**Exercices à faire**
1. Mettez à jour l'extrait sur la peinture entre « Allez au Musée, et » et « futur auteur d’Aphrodite. », inclus, en y remplaçant « pseudonyme » par « nom d'emprunt ».
2. Répondez à ces questions d'après l'extrait sur la peinture.
(a) Qu'est-ce qu'un tableau, essentiellement ?
(b) Dans quelle publication et à quelles dates l'article a-t-il paru ?
(c) Sous quel nom l'article fut-il signé ?
3. Ces affirmations s'accordent-elles avec l'extrait sur la peinture ? Répondez par oui ou par non, en citant les mots qui tranchent.
(a) Le nom qui signait l'article fut abandonné à la demande de M. Pierre Louys.
(b) M. Signac s'appuie sur la seule intuition pour justifier ses perceptions chromatiques.
(c) Les jeunes gens évoqués ne parvenaient jamais à voir les trompe-l'œil dans le Pauvre Pécheur.

Se rappeler qu’un tableau — avant d’être un cheval de bataille, une femme nue, ou une quelconque anecdote — est essentiellement une surface plane recouverte de couleurs en un certain ordre assemblées.

II

Je cherche une définition peintre de ce simple mot « nature » qui étiquetée et résume la théorie d’art la plus généralement acceptée de cette fin de siècle.

Probablement : le total des sensations optiques ? Mais, sans parler des perturbations naturelles de l’œil moderne, qui ne sait la puissance des habitudes cérébrales sur la vision ? J’ai connu des jeunes gens qui se livraient à une gymnastique des nerfs optiques, fatigante, pour voir les trompe-l’œil dans le Pauvre Pécheur : et ils y arrivaient, je le sais. M. Signac vous prouvera par l’impeccable science que ses perceptions chromatiques sont de toute nécessité. Et M. Bouguereau, si ses corrections d’atelier sont sincères, est intimement persuadé qu’il copie la « nature ».

III

Allez au Musée, et considérez chaque toile à part, en vous

  1. Art et critique, 23 et 30 août 1890. Je n’avais pas vingt ans. J’étais élève de l’École des Beaux-Arts depuis le mois de juillet 1888. Cet article fut signé Pierre-Louis, pseudonyme que j’abandonnai à la demande de M. Pierre Louys, le futur auteur d’Aphrodite.

**Données**
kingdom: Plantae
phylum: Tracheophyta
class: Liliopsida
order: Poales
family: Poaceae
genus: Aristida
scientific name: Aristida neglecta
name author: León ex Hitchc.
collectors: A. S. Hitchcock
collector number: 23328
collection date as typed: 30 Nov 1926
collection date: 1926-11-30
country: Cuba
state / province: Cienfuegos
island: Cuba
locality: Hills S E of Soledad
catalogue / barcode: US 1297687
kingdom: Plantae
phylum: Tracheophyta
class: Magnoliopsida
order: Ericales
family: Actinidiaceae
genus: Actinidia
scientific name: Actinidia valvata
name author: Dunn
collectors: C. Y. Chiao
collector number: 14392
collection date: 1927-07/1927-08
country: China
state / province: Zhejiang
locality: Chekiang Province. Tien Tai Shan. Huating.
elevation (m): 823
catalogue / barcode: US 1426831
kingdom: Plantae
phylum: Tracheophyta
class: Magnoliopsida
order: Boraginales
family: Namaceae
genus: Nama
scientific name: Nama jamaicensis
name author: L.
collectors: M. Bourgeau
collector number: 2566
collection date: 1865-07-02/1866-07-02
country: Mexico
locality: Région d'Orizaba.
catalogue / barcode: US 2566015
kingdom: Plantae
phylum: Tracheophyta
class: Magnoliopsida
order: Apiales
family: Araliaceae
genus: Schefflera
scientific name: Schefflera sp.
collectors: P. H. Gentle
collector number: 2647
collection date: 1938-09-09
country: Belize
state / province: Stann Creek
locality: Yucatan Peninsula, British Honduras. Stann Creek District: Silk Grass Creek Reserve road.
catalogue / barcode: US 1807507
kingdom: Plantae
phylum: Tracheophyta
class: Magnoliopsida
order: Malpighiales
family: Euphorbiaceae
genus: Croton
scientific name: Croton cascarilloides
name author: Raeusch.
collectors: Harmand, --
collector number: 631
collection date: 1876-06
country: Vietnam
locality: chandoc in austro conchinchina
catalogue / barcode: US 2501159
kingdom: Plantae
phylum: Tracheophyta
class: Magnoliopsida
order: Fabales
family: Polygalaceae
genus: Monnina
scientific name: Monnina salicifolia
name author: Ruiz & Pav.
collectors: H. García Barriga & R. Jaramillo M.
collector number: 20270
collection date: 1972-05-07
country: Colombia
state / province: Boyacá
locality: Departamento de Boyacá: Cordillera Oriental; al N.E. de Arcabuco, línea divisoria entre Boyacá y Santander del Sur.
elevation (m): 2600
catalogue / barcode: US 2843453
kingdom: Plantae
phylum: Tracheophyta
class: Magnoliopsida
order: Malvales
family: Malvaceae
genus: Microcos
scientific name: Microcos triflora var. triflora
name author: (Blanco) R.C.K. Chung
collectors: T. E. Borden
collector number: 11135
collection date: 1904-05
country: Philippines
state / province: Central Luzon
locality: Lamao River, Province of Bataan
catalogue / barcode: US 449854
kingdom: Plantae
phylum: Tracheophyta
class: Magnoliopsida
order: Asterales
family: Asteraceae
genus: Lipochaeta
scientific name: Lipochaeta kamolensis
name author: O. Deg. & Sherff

**Corrigé par exercice**
1.
Allez au Musée, et considérez chaque toile à part, en vous

  1. Art et critique, 23 et 30 août 1890. Je n’avais pas vingt ans. J’étais élève de l’École des Beaux-Arts depuis le mois de juillet 1888. Cet article fut signé Pierre-Louis, nom d'emprunt que j’abandonnai à la demande de M. Pierre Louys, le futur auteur d’Aphrodite.

2.
(a) Une surface plane recouverte de couleurs en un certain ordre assemblées.
(b) Dans Art et critique, les 23 et 30 août 1890.
(c) Pierre-Louis.

3.
(a) Oui : « pseudonyme que j’abandonnai à la demande de M. Pierre Louys ».
(b) Non : « M. Signac vous prouvera par l’impeccable science que ses perceptions chromatiques sont de toute nécessité. »
(c) Non : « et ils y arrivaient, je le sais ».